Wohin fliegt die Drohne in der ZfP

R. Dendl - Ingenieurbüro Dendl

Drohnenbasierte Inspektionsverfahren entwickeln sich zu einem zentralen Bestandteil der zerstörungsfreien Werkstoffprüfung (ZfP), insbesondere im Druckgerätebau sowie in der Bauwerksdiagnostik. Durch den Einsatz spezialisierter Indoor- und Outdoor-Drohnen können schwer zugängliche oder sicherheitskritische Bereiche effizient und ohne umfangreiche Zugangstechnik untersucht werden. Neben der visuellen Inspektion hochauflösender Bilddaten ermöglichen integrierte Sensorsysteme zunehmend auch die Durchführung quantitativer Prüfverfahren, wie etwa Ultraschall-Wanddickenmessungen zur Bewertung von Korrosions- und Erosionszuständen. Ergänzend erlauben LiDAR- und photogrammetrische Methoden die Generierung präziser 3D-Punktwolken, die als Grundlage für digitale Zwillinge sowie für geometrische Analysen und Deformationsbewertungen dienen.
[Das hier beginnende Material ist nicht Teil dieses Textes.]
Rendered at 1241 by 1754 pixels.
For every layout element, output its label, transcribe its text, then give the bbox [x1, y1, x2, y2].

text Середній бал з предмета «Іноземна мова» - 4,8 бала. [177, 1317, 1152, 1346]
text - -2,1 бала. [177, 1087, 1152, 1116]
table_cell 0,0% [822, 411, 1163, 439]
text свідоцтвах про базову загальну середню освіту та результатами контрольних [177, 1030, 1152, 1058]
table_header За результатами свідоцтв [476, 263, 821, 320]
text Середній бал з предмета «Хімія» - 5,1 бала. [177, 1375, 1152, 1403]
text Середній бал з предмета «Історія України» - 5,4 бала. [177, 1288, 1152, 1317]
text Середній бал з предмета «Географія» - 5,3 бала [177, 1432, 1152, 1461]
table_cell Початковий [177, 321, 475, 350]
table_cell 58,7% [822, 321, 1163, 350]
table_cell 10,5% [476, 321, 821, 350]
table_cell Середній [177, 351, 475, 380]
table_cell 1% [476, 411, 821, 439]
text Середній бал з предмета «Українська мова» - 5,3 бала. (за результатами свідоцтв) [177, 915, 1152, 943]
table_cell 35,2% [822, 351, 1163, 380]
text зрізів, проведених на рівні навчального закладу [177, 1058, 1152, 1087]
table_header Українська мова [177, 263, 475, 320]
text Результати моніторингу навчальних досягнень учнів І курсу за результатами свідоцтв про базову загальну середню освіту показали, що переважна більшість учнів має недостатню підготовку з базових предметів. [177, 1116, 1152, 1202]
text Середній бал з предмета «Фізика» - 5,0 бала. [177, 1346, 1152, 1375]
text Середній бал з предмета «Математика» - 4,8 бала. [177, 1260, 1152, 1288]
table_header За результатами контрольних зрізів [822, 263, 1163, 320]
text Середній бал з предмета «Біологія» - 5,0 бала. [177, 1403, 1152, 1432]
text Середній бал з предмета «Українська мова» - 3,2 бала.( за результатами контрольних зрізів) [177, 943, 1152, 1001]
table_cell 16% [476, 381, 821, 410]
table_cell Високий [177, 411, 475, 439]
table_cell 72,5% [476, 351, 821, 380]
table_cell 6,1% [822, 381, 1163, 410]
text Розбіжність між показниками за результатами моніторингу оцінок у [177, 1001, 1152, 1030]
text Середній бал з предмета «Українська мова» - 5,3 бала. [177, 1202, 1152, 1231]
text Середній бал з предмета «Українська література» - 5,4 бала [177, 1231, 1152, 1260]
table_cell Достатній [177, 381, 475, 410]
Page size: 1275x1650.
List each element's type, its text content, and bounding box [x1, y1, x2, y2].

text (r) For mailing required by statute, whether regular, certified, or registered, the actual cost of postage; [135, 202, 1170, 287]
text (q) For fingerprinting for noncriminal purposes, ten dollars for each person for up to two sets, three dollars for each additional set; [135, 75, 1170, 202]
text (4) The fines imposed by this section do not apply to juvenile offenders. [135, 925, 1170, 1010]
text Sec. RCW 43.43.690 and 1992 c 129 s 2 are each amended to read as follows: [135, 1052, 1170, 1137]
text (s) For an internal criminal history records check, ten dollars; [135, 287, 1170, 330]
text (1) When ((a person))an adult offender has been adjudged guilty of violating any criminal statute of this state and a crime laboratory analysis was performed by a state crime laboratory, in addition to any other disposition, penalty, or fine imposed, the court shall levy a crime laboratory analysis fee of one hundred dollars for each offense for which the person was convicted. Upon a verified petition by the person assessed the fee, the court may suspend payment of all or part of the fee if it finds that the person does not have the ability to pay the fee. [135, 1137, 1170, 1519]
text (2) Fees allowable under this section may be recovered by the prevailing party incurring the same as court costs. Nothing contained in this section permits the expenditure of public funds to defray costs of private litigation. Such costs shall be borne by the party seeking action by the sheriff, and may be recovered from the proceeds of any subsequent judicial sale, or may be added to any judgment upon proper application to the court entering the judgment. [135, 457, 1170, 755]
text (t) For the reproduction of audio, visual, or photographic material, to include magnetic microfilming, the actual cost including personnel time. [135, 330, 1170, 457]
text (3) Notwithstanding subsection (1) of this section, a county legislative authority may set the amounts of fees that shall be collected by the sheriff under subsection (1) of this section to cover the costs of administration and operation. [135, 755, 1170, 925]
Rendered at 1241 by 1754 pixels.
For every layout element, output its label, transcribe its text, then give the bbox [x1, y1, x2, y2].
Im Druckgerätebau eröffnen drohnenbasierte Ansätze neue Potenziale für die Inspektion von Behältern, Kolonnen und Rohrleitungssystemen unter Berücksichtigung von Stillstandszeiten und sicherheitstechnischen Anforderungen. Parallel dazu gewinnt die Bauwerksdiagnostik, beispielsweise bei Brücken und industriellen Infrastrukturen, durch automatisierte Datenerfassung und reproduzierbare Inspektionsprozesse an Qualität und Effizienz. Der Einsatz von Methoden der Künstlichen Intelligenz, insbesondere im Bereich der Bildauswertung und Mustererkennung, ermöglicht eine automatisierte Detektion und Klassifikation von Schadensbildern wie Rissen, Korrosion oder Materialabtrag. Dadurch können Inspektionsdaten systematisch ausgewertet und Entscheidungsprozesse im Asset Management unterstützt werden. Insgesamt leisten drohnenbasierte ZfP-Verfahren einen wesentlichen Beitrag zur Digitalisierung, Effizienzsteigerung und Risikominimierung in der industriellen Instandhaltung und Bauwerksüberwachung.